• _Task to complete_: Could you render the entries as a numbered list, starting at the line containing "What are all" and ending at the last entry, with blank lines and pictures left out?

• _Records supplied_:
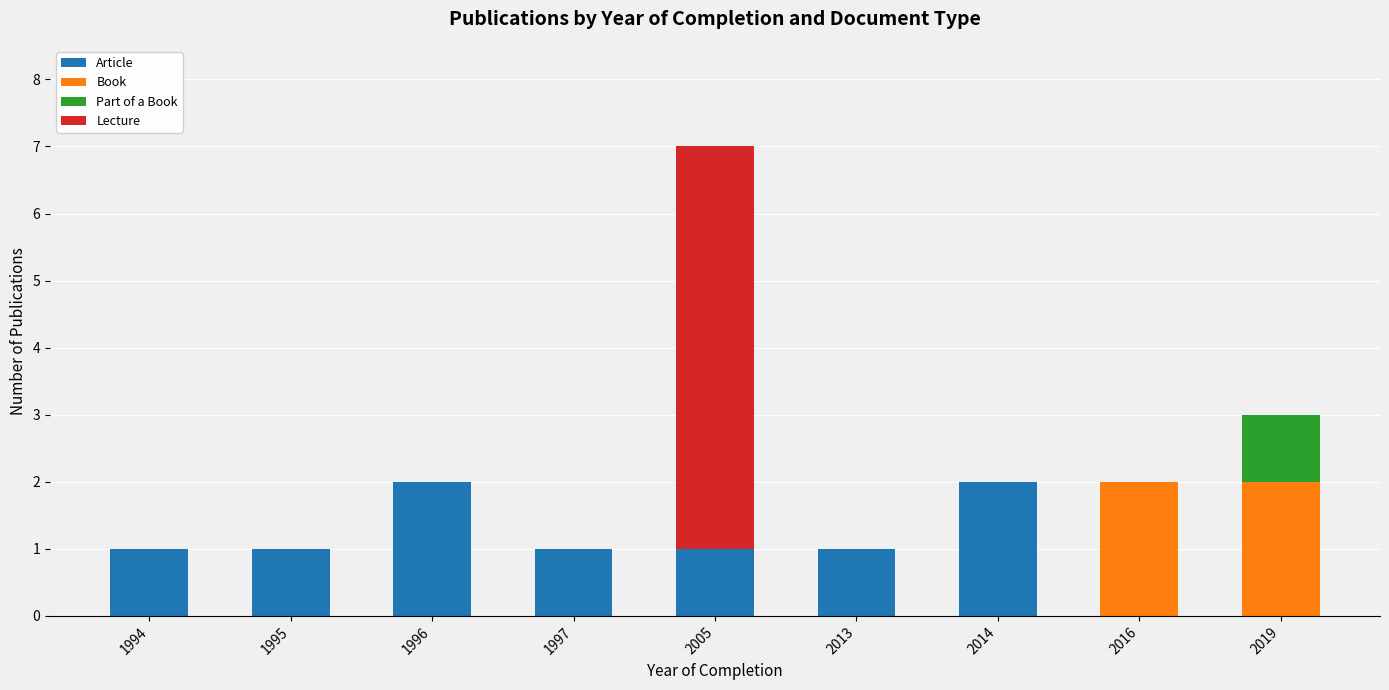

True or false: Article has a value of 2 at 1995.

False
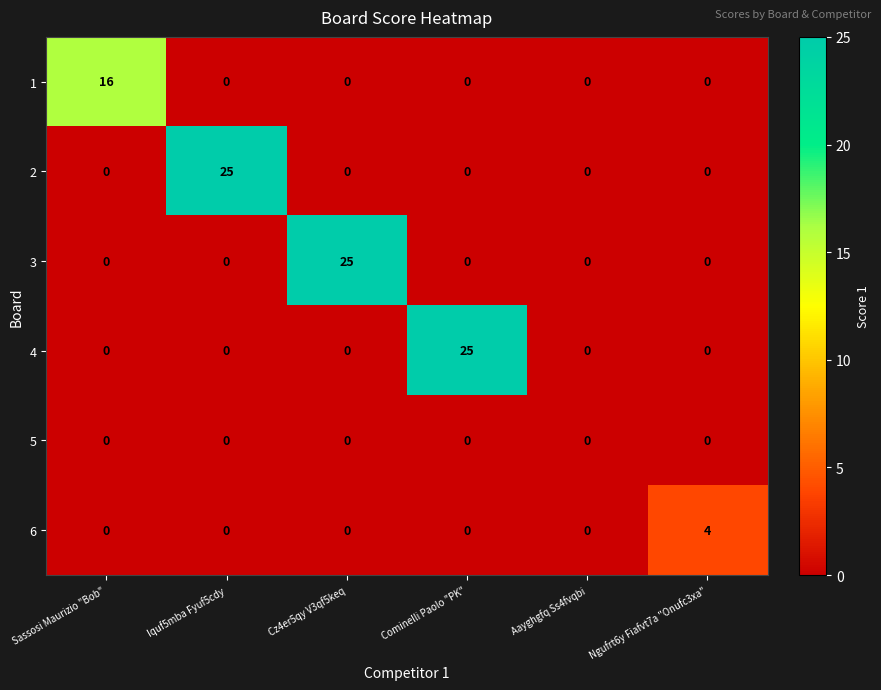

How many series are shown in this chart?

6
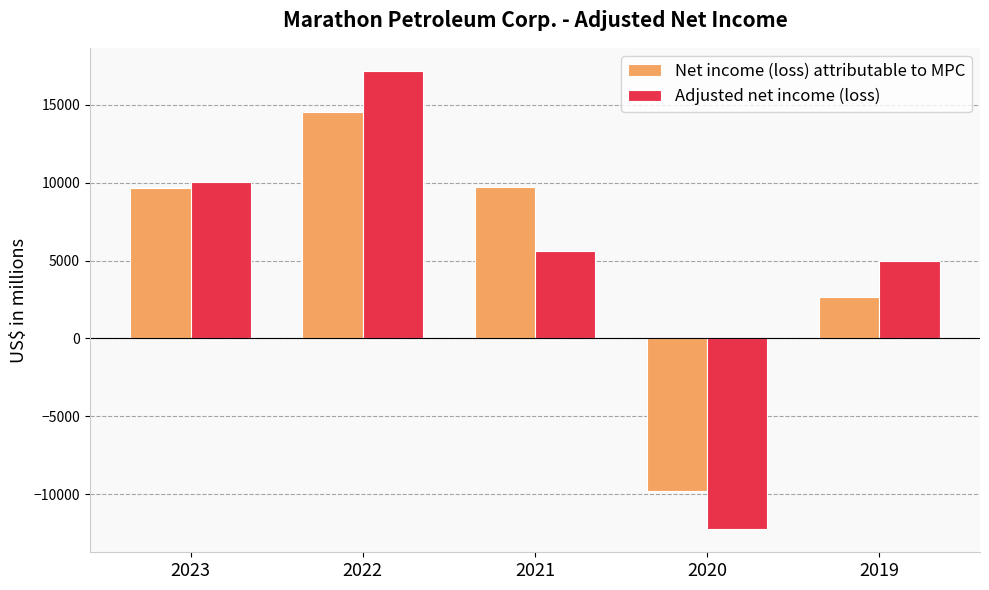

What is the difference between the highest and lowest values at 2021?

4129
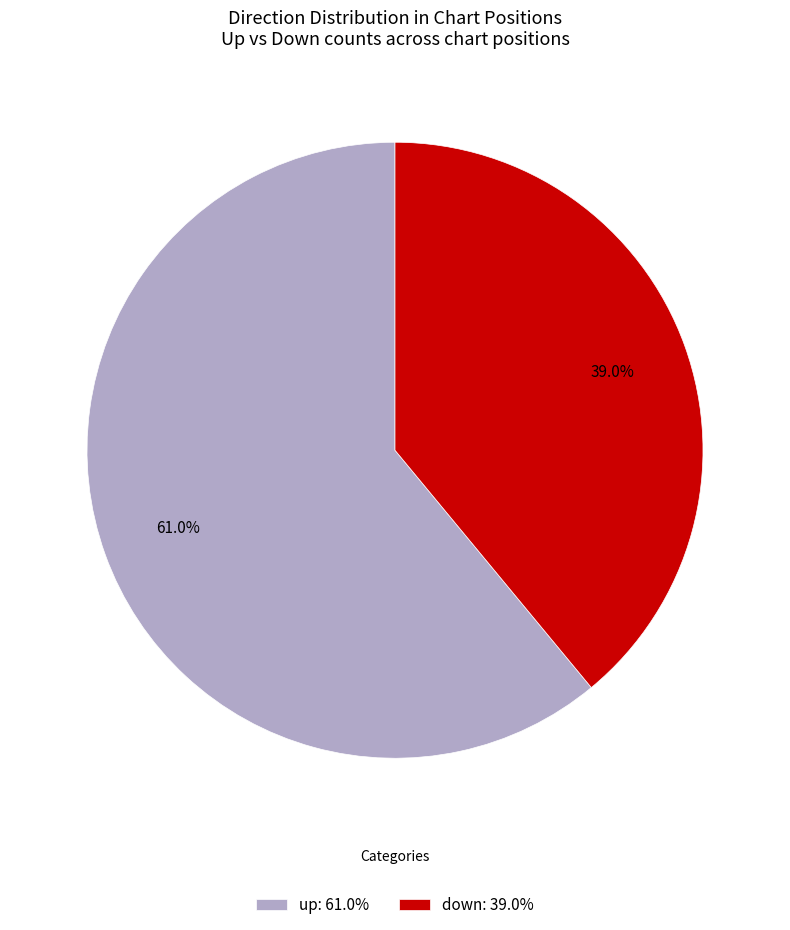

Do down and up together represent more than half of the pie?

Yes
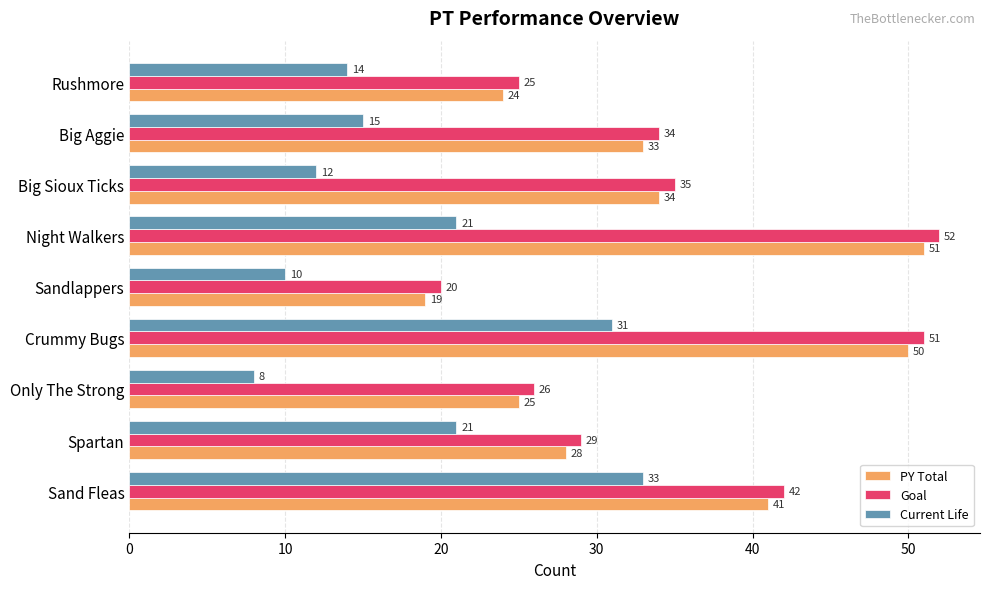

List the series in order of their peak value, lowest first.

Current Life, PY Total, Goal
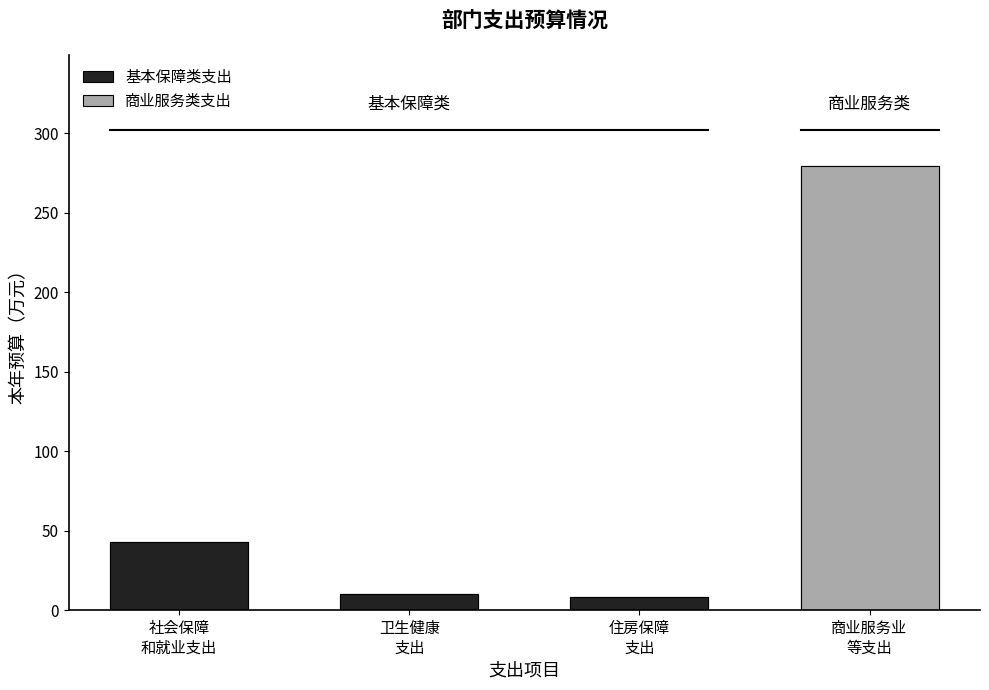

The chart shows a value of 8.5 at 住房保障
支出. True or false?

True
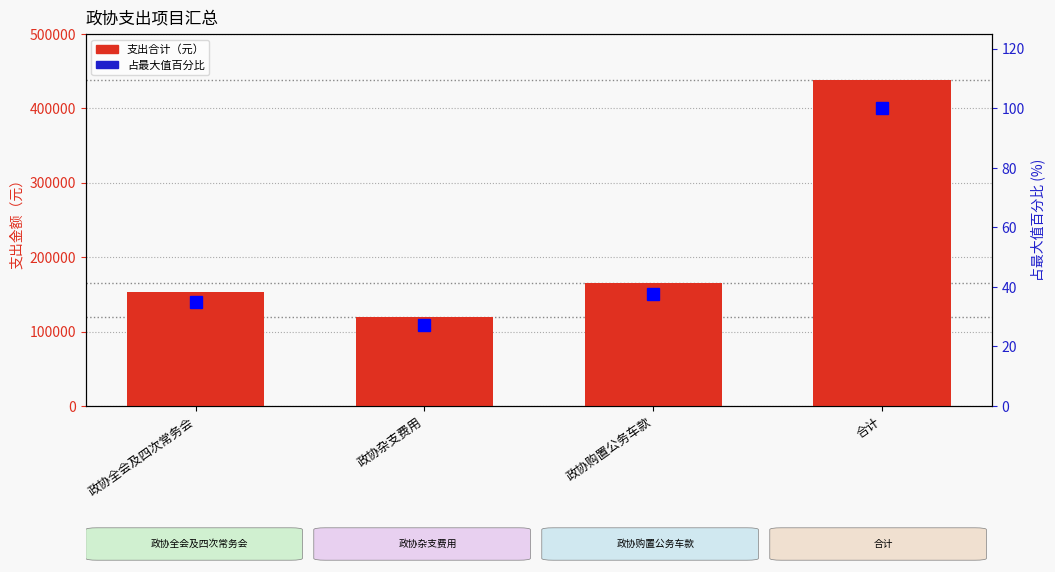

What is the label of the 2nd bar from the left?

政协杂支费用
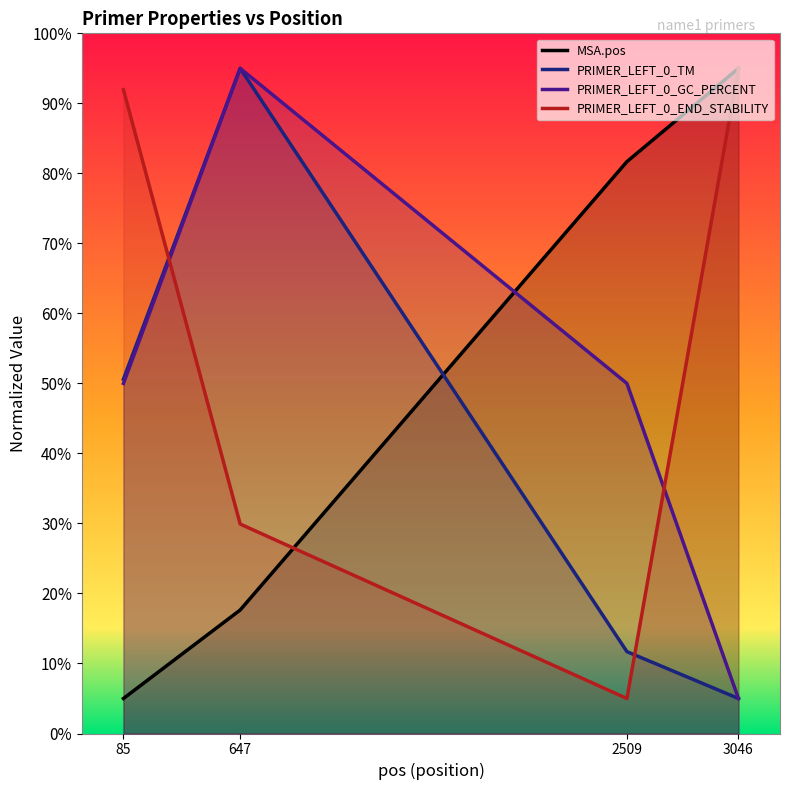

What are all the series names shown in the legend?

MSA.pos, PRIMER_LEFT_0_TM, PRIMER_LEFT_0_GC_PERCENT, PRIMER_LEFT_0_END_STABILITY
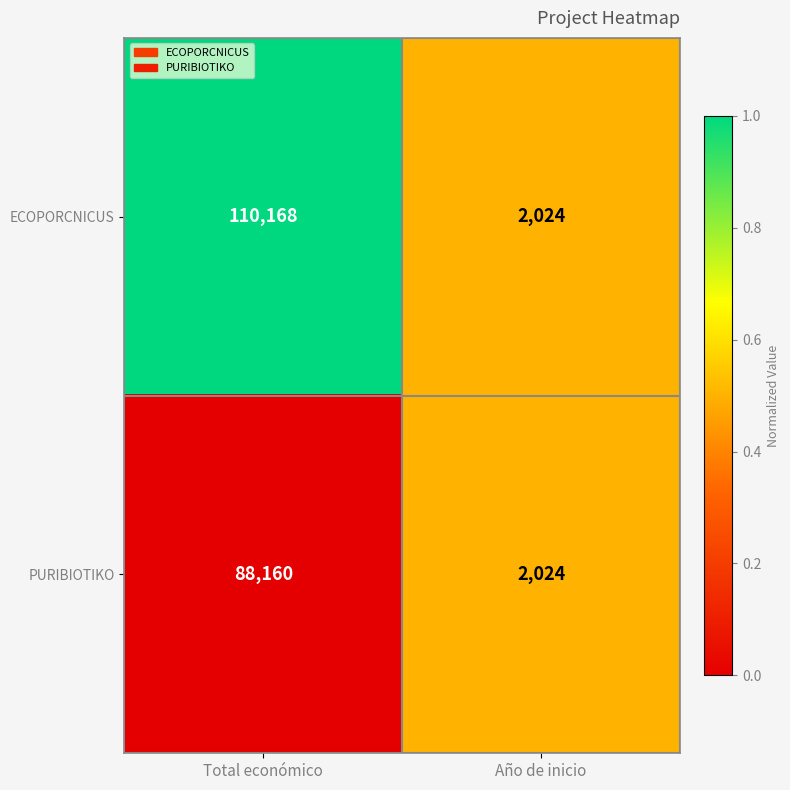

The PURIBIOTIKO series shows 145106 at Total económico. True or false?

False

• _Answer below_:
1. What are all the series names shown in the legend?
2. MSA.pos, PRIMER_LEFT_0_TM, PRIMER_LEFT_0_GC_PERCENT, PRIMER_LEFT_0_END_STABILITY
3. The PURIBIOTIKO series shows 145106 at Total económico. True or false?
4. False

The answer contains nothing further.